Итак, в конце пьесы сестры оказались в положении, когда им нужно заново строить свою жизнь в безнадежных для них условиях. Проследим логику финальных монологов героинь. Маша констатирует ситуацию: «...мы останемся одни, чтобы начать нашу жизнь снова. Надо жить... Надо жить...». Но как жить? Отвечает Ирина: «...всю свою жизнь отдам тем, кому она, быть может, нужна. <...> буду работать, буду работать...». Но что же, мы отдадим свою жизнь другим, а сами обречены на безрадостное, безнадежное существование и страдания? На этот вопрос отвечает Ольга: «...но страдания наши перейдут в радость для тех, кто будет жить после нас, счастье и мир настанут на земле, и помянут добрым словом и благословят тех, кто живет теперь». Ольга говорит о будущих награде и утешении, которые разрешают их безнадежную ситуацию.

В конце четвертого действия сестры не только приходят к идее служения, но и стремятся обрести в ней смысл жизни. Тема смысла жизни — одна из важнейших в пьесе, и она тесно связана с идеями служения. Проанализируем эту тему, выявив позицию каждого из героев.

Из трех сестер только Маша с самого начала участвует в обсуждении проблемы смысла жизни. Ольга обращается к этой теме лишь в своем финальном монологе, а Ирина утром в день своих именин, то есть за несколько часов до начала пьесы, открывает для себя смысл жизни: «Человек должен трудиться, работать в поте лица, кто бы он ни был, и в этом одном заключается смысл и цель его жизни, его счастье, его восторги (XIII, 123)». Она поначалу видит смысл жизни в самом труде, но затем обнаруживает, что «труд без поэзии, без мыслей» скучен, тяжел и безрадостен, и в конце говорит о высоком значении не труда самого по себе, а результатов его. Серьезнее всех озабочена проблемой смысла жизни наиболее несчастная из трех сестер, а Ольга, пока у нее есть надежда на замужество и счастье, о смысле жизни просто не думает.

**Исходные данные:**

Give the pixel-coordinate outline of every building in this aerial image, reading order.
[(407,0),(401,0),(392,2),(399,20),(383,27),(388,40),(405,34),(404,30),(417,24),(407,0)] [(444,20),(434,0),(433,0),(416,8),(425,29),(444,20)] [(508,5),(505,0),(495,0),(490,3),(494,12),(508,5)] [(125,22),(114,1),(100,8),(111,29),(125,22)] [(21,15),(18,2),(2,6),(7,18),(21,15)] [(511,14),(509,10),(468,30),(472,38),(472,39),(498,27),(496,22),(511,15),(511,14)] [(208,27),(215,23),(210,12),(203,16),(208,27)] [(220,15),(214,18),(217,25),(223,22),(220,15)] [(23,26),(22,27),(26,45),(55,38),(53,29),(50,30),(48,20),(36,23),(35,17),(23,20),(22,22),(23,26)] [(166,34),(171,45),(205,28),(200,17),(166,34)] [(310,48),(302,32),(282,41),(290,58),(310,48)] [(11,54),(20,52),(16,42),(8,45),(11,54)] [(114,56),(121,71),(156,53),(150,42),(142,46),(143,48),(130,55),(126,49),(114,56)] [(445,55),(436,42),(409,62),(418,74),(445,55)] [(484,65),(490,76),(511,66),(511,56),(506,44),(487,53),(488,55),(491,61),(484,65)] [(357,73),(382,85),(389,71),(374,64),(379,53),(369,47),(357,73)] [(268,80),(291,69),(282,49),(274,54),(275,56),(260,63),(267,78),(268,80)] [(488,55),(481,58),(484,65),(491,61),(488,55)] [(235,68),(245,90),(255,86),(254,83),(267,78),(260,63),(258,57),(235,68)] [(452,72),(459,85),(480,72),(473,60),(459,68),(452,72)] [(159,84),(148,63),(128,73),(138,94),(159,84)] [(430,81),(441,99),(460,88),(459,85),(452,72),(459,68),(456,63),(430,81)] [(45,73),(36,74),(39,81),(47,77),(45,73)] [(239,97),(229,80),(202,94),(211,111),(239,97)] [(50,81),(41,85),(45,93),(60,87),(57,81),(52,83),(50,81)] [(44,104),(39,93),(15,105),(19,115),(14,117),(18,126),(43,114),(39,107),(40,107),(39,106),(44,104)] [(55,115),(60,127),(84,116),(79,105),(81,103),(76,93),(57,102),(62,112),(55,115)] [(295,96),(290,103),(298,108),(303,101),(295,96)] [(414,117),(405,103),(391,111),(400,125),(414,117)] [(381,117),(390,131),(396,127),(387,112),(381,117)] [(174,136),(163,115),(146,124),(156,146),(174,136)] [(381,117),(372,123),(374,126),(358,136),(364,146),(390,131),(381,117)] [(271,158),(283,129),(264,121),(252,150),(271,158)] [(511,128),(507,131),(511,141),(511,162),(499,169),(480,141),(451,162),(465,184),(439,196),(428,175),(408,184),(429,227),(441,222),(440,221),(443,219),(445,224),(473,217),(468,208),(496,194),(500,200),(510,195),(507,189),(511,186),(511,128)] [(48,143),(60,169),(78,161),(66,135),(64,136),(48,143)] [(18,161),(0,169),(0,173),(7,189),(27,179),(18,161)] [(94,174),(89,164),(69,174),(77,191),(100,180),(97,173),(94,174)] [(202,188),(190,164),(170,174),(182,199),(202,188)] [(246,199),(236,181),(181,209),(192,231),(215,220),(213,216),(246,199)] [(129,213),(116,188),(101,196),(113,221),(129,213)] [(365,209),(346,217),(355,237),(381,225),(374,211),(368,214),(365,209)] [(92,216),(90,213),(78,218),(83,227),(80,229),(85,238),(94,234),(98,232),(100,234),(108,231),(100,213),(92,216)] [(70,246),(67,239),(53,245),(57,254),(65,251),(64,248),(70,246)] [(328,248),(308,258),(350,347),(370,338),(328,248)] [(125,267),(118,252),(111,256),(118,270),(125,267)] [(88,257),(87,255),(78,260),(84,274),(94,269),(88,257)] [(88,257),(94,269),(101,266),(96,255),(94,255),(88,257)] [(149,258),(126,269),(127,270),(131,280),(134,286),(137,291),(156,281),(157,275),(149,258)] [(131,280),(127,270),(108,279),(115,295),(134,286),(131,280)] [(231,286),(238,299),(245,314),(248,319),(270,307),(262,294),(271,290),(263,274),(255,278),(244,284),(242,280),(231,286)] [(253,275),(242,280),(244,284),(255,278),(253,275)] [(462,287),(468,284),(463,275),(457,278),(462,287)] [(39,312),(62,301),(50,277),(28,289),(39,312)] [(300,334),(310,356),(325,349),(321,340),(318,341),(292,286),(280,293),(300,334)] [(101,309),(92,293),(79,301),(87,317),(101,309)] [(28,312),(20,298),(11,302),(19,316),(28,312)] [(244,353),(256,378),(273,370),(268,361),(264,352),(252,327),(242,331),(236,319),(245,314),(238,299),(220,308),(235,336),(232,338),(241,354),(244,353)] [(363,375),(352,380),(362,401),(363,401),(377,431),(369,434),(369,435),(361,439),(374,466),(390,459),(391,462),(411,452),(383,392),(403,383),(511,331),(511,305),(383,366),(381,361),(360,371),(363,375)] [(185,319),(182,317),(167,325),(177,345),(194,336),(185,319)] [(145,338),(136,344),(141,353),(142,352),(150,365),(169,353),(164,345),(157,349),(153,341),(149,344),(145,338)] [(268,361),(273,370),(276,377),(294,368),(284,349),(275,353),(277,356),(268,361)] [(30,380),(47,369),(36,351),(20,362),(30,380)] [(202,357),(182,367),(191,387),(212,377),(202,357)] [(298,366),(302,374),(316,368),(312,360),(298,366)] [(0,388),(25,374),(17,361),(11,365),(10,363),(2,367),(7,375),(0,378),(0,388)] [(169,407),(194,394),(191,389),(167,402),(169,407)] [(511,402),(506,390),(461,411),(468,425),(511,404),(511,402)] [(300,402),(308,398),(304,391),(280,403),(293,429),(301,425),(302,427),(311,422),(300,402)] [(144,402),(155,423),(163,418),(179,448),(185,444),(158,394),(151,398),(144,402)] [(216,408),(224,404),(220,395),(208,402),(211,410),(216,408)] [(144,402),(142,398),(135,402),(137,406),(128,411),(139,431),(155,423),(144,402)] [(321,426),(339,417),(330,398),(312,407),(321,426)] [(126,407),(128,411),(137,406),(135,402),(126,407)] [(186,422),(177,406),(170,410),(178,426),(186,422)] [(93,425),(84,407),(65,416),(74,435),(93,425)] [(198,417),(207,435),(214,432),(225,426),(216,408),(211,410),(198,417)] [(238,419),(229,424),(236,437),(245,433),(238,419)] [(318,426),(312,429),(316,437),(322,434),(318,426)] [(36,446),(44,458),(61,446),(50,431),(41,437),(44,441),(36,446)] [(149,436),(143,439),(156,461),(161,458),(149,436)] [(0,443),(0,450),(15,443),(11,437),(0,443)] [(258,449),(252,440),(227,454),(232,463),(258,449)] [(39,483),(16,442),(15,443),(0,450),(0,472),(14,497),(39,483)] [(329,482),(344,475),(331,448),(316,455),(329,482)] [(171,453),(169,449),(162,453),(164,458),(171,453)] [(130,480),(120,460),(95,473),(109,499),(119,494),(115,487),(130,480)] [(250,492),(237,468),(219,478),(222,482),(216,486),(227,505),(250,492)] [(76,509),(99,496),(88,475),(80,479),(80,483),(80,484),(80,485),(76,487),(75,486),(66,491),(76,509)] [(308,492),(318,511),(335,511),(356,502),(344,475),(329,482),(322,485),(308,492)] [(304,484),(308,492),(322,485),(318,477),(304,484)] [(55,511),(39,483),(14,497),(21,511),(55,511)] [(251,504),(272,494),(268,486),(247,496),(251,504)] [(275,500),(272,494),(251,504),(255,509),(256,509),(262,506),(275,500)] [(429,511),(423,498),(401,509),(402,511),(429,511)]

**Рабочие задания:**
1: Продублируйте дословно фрагмент текста о пьесе между «Итак, в конце» и «их безнадежную ситуацию.» включительно.
2: Кто из трех сестер, согласно тексту о пьесе, с самого начала участвует в обсуждении проблемы смысла жизни?

**Полные ответы:**
1:
Итак, в конце пьесы сестры оказались в положении, когда им нужно заново строить свою жизнь в безнадежных для них условиях. Проследим логику финальных монологов героинь. Маша констатирует ситуацию: «...мы останемся одни, чтобы начать нашу жизнь снова. Надо жить... Надо жить...». Но как жить? Отвечает Ирина: «...всю свою жизнь отдам тем, кому она, быть может, нужна. <...> буду работать, буду работать...». Но что же, мы отдадим свою жизнь другим, а сами обречены на безрадостное, безнадежное существование и страдания? На этот вопрос отвечает Ольга: «...но страдания наши перейдут в радость для тех, кто будет жить после нас, счастье и мир настанут на земле, и помянут добрым словом и благословят тех, кто живет теперь». Ольга говорит о будущих награде и утешении, которые разрешают их безнадежную ситуацию.

2: Маша.